Mr. Speaker, to answer the hon. member, I do not disagree with jury consultation. The problem I have in connection with Bill C-45 and section 745 of the Criminal Code is: What information will the jury be given? Will they get all the information about the pain, the anguish inflicted on the victim? Will they get the real impact of what has happened to the victim's family and friends? The answer to that is probably no. The real thing about a jury, and it is right that the member raises it, is: What information will they get and what will they base their judgment on except all of that information?
Let us go back to another comment made by the member, that the only thing we are looking at here is life imprisonment. I had Private Members' Bill C-261 in the House on Friday.
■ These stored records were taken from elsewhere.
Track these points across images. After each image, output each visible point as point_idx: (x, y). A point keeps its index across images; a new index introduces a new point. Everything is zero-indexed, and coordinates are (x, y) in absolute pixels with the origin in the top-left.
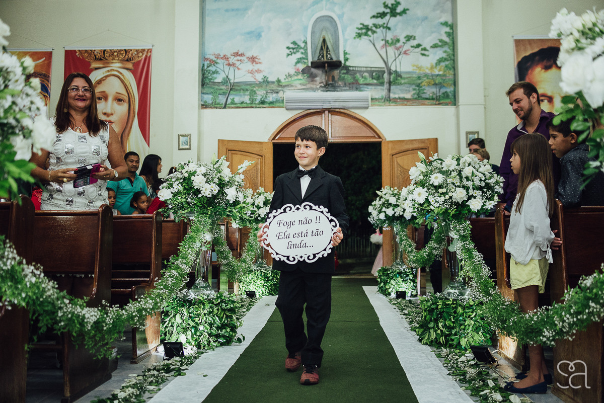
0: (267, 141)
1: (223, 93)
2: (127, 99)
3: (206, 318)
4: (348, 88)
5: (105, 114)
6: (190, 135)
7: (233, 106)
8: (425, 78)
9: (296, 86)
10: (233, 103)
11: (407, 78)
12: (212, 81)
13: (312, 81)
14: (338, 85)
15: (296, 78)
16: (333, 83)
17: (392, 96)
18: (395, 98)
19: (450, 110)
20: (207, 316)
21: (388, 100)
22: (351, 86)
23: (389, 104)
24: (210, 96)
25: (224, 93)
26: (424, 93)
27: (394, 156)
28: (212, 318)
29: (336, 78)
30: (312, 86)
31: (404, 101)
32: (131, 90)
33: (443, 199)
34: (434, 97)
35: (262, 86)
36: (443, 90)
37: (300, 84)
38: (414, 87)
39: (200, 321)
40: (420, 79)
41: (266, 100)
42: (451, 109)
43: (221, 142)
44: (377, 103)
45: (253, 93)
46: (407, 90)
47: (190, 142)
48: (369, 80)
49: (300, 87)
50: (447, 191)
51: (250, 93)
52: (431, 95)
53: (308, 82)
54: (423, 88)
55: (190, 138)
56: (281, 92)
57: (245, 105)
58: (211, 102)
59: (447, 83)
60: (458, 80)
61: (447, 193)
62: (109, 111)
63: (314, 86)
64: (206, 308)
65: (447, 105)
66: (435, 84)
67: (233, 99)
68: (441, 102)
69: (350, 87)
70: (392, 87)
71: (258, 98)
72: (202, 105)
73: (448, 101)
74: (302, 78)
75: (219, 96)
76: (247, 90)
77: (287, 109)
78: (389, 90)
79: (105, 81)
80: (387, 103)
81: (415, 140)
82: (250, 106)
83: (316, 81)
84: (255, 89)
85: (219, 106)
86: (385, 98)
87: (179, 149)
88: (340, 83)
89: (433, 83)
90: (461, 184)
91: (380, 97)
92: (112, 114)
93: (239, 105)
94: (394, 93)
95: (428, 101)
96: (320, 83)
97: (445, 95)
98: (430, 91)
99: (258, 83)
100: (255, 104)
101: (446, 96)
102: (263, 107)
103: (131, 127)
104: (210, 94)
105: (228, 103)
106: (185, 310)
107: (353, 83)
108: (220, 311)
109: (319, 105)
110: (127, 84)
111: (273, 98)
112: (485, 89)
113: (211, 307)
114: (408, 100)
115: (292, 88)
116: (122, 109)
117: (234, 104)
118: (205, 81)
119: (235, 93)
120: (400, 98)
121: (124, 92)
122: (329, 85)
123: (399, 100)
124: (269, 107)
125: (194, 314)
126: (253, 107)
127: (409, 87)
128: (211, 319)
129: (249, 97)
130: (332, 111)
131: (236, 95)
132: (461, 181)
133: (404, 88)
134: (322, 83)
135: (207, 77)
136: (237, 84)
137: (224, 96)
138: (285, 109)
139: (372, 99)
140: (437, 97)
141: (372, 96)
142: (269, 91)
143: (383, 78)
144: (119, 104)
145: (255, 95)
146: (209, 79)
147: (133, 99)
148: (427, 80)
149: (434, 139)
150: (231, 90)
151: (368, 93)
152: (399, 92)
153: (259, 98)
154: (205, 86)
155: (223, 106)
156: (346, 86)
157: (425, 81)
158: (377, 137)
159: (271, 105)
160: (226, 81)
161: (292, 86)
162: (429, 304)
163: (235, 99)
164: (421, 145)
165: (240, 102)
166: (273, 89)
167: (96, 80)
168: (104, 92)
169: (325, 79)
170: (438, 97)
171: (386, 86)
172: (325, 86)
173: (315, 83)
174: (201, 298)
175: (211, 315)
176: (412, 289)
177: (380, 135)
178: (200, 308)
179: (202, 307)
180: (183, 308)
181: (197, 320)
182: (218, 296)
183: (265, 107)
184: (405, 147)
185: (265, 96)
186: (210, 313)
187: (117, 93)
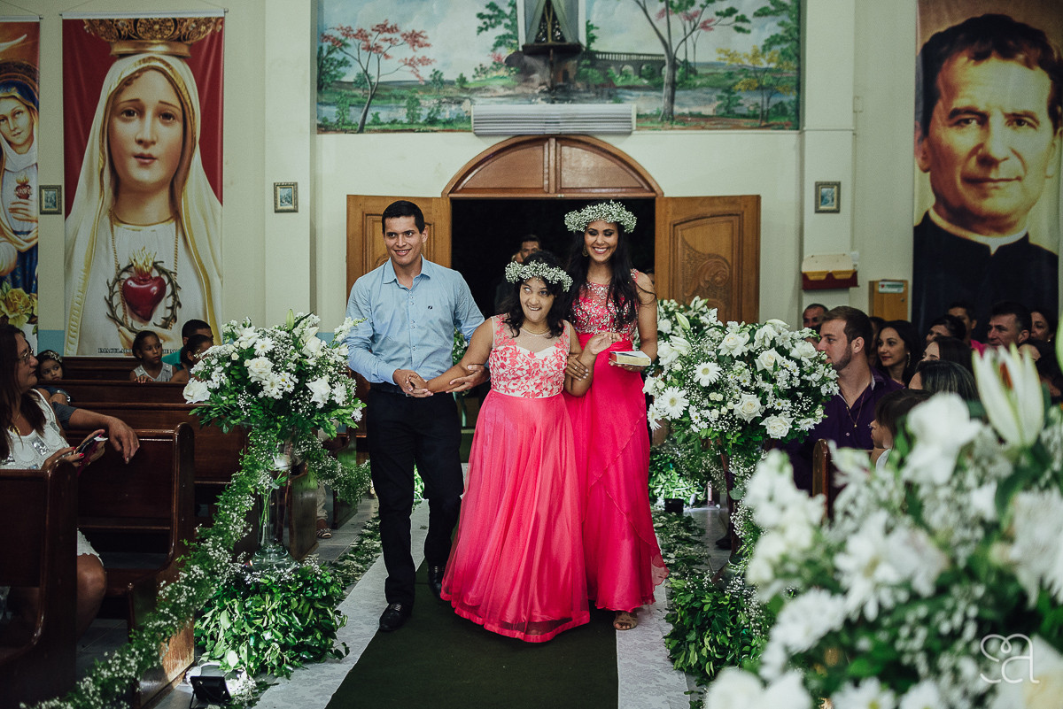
0: (440, 196)
1: (359, 102)
2: (179, 113)
3: (277, 617)
4: (593, 95)
5: (140, 142)
6: (295, 185)
7: (376, 128)
8: (741, 76)
9: (495, 91)
10: (376, 122)
11: (707, 75)
12: (337, 79)
13: (526, 81)
14: (575, 89)
15: (495, 74)
16: (565, 84)
17: (677, 110)
18: (683, 115)
19: (786, 139)
20: (278, 615)
21: (670, 118)
22: (599, 90)
23: (670, 127)
24: (334, 110)
25: (360, 104)
26: (739, 105)
27: (677, 227)
28: (287, 619)
29: (571, 76)
30: (526, 90)
31: (698, 121)
32: (187, 97)
33: (715, 413)
34: (758, 112)
35: (430, 91)
36: (775, 100)
37: (503, 86)
38: (719, 93)
39: (264, 624)
40: (731, 78)
41: (439, 118)
42: (788, 138)
43: (352, 199)
44: (648, 124)
45: (414, 103)
46: (705, 99)
47: (296, 198)
48: (634, 80)
49: (501, 92)
50: (724, 398)
51: (408, 103)
52: (752, 108)
53: (517, 83)
54: (737, 95)
55: (296, 192)
56: (467, 101)
57: (399, 127)
58: (335, 120)
59: (785, 85)
60: (804, 81)
61: (724, 403)
62: (147, 136)
63: (530, 91)
64: (276, 601)
65: (783, 129)
66: (761, 88)
67: (377, 114)
68: (771, 122)
69: (597, 93)
70: (678, 94)
71: (422, 112)
72: (319, 126)
73: (784, 120)
74: (506, 74)
75: (351, 108)
76: (403, 98)
77: (478, 135)
78: (672, 100)
79: (139, 79)
80: (667, 125)
81: (719, 197)
82: (408, 127)
83: (533, 81)
84: (417, 96)
85: (350, 128)
86: (664, 114)
87: (276, 212)
88: (579, 84)
89: (756, 85)
90: (751, 384)
91: (655, 113)
92: (153, 143)
93: (387, 126)
94: (682, 105)
95: (746, 120)
96: (541, 85)
97: (780, 108)
99: (423, 83)
100: (417, 123)
101: (780, 110)
102: (433, 131)
103: (188, 168)
104: (334, 104)
105: (366, 123)
106: (236, 604)
107: (603, 85)
108: (303, 602)
109: (536, 129)
110: (180, 86)
111: (451, 112)
112: (856, 98)
113: (285, 598)
114: (706, 118)
115: (488, 95)
116: (169, 134)
117: (378, 124)
118: (324, 80)
119: (379, 103)
120: (691, 115)
121: (174, 100)
122: (557, 88)
123: (689, 119)
124: (443, 131)
125: (252, 612)
126: (413, 131)
127: (712, 94)
128: (284, 620)
129: (406, 110)
130: (564, 139)
131: (382, 107)
132: (753, 379)
133: (700, 94)
134: (544, 84)
135: (328, 73)
136: (384, 86)
137: (360, 109)
138: (472, 134)
139: (638, 116)
140: (763, 112)
141: (638, 110)
142: (444, 100)
143: (660, 75)
144: (166, 124)
145: (419, 108)
146: (331, 76)
147: (191, 115)
148: (745, 80)
149: (753, 196)
150: (372, 97)
151: (631, 106)
152: (692, 103)
153: (424, 113)
154: (323, 90)
155: (358, 128)
156: (588, 92)
157: (741, 82)
158: (646, 187)
159: (448, 127)
160: (364, 79)
161: (487, 90)
162: (688, 599)
163: (379, 116)
164: (727, 209)
165: (390, 121)
166: (451, 95)
167: (123, 77)
168: (137, 100)
169: (550, 77)
170: (765, 113)
171: (666, 91)
172: (550, 91)
173: (531, 84)
174: (266, 581)
175: (286, 611)
176: (698, 491)
177: (653, 185)
178: (264, 599)
179: (268, 597)
180: (234, 600)
181: (258, 622)
182: (299, 576)
183: (436, 131)
184: (699, 210)
185: (435, 109)
186: (284, 607)
187: (161, 102)
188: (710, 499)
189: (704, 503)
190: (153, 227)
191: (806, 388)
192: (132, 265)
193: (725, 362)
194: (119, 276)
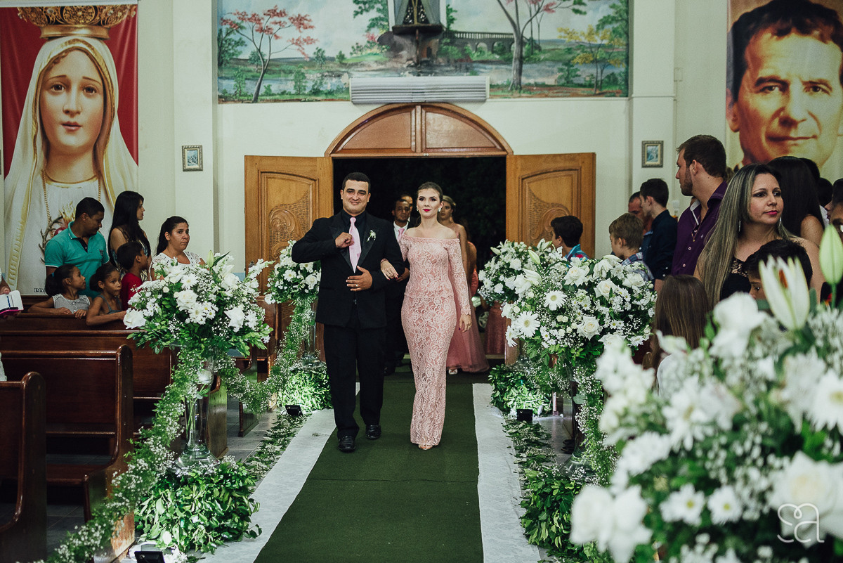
0: (323, 156)
1: (253, 76)
2: (100, 87)
3: (202, 504)
4: (453, 68)
5: (67, 112)
6: (200, 147)
7: (268, 98)
8: (579, 52)
9: (369, 66)
10: (268, 93)
11: (549, 51)
12: (234, 57)
13: (395, 57)
14: (438, 64)
15: (369, 51)
16: (429, 59)
17: (524, 80)
18: (529, 85)
19: (617, 105)
20: (203, 502)
21: (518, 88)
22: (458, 64)
23: (518, 95)
24: (233, 83)
25: (254, 78)
26: (577, 76)
27: (525, 180)
28: (211, 505)
29: (434, 52)
30: (395, 65)
31: (543, 90)
32: (106, 73)
33: (562, 332)
34: (593, 82)
35: (314, 66)
36: (608, 71)
37: (376, 62)
38: (560, 66)
39: (193, 510)
40: (570, 53)
41: (321, 89)
42: (619, 103)
43: (249, 159)
44: (500, 93)
45: (300, 77)
46: (548, 72)
47: (201, 159)
48: (488, 55)
49: (375, 66)
50: (569, 320)
51: (296, 77)
52: (588, 79)
53: (388, 59)
54: (575, 67)
55: (201, 153)
56: (346, 75)
57: (287, 97)
58: (233, 92)
59: (616, 59)
60: (632, 55)
61: (569, 324)
62: (73, 107)
63: (399, 66)
64: (201, 490)
65: (614, 96)
66: (595, 61)
67: (269, 86)
68: (604, 90)
69: (456, 67)
70: (525, 67)
71: (307, 84)
72: (220, 97)
73: (615, 89)
74: (378, 52)
75: (247, 81)
76: (291, 72)
77: (355, 104)
78: (520, 72)
79: (65, 59)
80: (516, 93)
81: (560, 155)
82: (295, 97)
83: (401, 57)
84: (303, 70)
85: (246, 98)
86: (513, 84)
87: (184, 170)
88: (440, 60)
89: (592, 59)
90: (591, 308)
91: (505, 83)
92: (78, 113)
93: (277, 97)
94: (528, 77)
95: (582, 89)
96: (408, 60)
97: (612, 79)
98: (586, 73)
99: (308, 60)
100: (304, 94)
101: (612, 80)
102: (316, 100)
103: (109, 134)
104: (232, 78)
105: (260, 94)
106: (169, 493)
107: (461, 60)
108: (223, 491)
109: (404, 98)
110: (100, 64)
112: (676, 69)
113: (209, 488)
114: (550, 87)
115: (364, 69)
116: (92, 105)
117: (270, 95)
118: (223, 58)
119: (271, 77)
120: (536, 85)
121: (95, 76)
122: (422, 63)
123: (535, 88)
124: (325, 100)
125: (182, 500)
126: (300, 100)
127: (553, 66)
128: (208, 506)
129: (294, 83)
130: (428, 106)
131: (273, 80)
132: (593, 304)
133: (544, 67)
134: (411, 59)
135: (227, 51)
136: (273, 62)
138: (350, 102)
139: (491, 86)
140: (597, 82)
141: (491, 81)
143: (510, 51)
144: (89, 97)
145: (304, 81)
146: (230, 55)
147: (111, 88)
148: (582, 55)
149: (589, 154)
150: (265, 72)
151: (486, 77)
152: (537, 74)
154: (223, 66)
155: (253, 98)
156: (449, 66)
157: (579, 56)
158: (498, 147)
159: (330, 97)
160: (257, 57)
161: (363, 65)
162: (540, 485)
163: (271, 88)
164: (568, 164)
165: (280, 93)
166: (332, 70)
167: (51, 57)
168: (64, 76)
169: (416, 53)
170: (600, 83)
171: (515, 64)
172: (416, 65)
173: (399, 60)
174: (193, 475)
175: (210, 499)
176: (545, 403)
177: (505, 145)
178: (192, 489)
179: (195, 488)
180: (167, 490)
181: (187, 508)
182: (220, 470)
183: (319, 101)
184: (543, 166)
185: (319, 81)
186: (208, 495)
187: (84, 78)
188: (554, 409)
189: (550, 413)
190: (78, 185)
191: (637, 311)
192: (62, 217)
193: (569, 290)
194: (51, 227)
That bill, after having consulted with the people of Nanaimo-Cowichan, addressed the matter of the death penalty. Consulting with my community I found that the majority of people expressed an interest and a desire to revisit the whole business of the death penalty in Canada.
That again has been taken away from the people by the elites in this country, going back to 1976 specifically by my predecessor, an honourable and noble parliamentarian by the name of Tommy Douglas. Having heard the people of Nanaimo-Cowichan, he said that yes the majority wanted to keep the death penalty but he came to the House and said that he must vote his conscience.
This is one of the basic problems we have in the democracy of this country: Who is listening to whom and who is acting on whose behalf? Are we listening to the people or do we, you the elite, know better?